(Entries drawn from a collection)

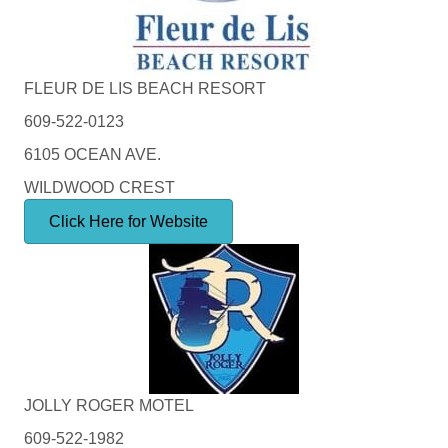
FLEUR DE LIS BEACH RESORT
609-522-0123
6105 OCEAN AVE.
WILDWOOD CREST
Click Here for Website
JOLLY ROGER MOTEL
609-522-1982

YOUR INSTRUCTIONS: Format the lines above as a numbered list, skipping any blank lines. Leave the pictures out of your answer.

SOLVED PROBLEM:
1. FLEUR DE LIS BEACH RESORT
2. 609-522-0123
3. 6105 OCEAN AVE.
4. WILDWOOD CREST
5. Click Here for Website
6. JOLLY ROGER MOTEL
7. 609-522-1982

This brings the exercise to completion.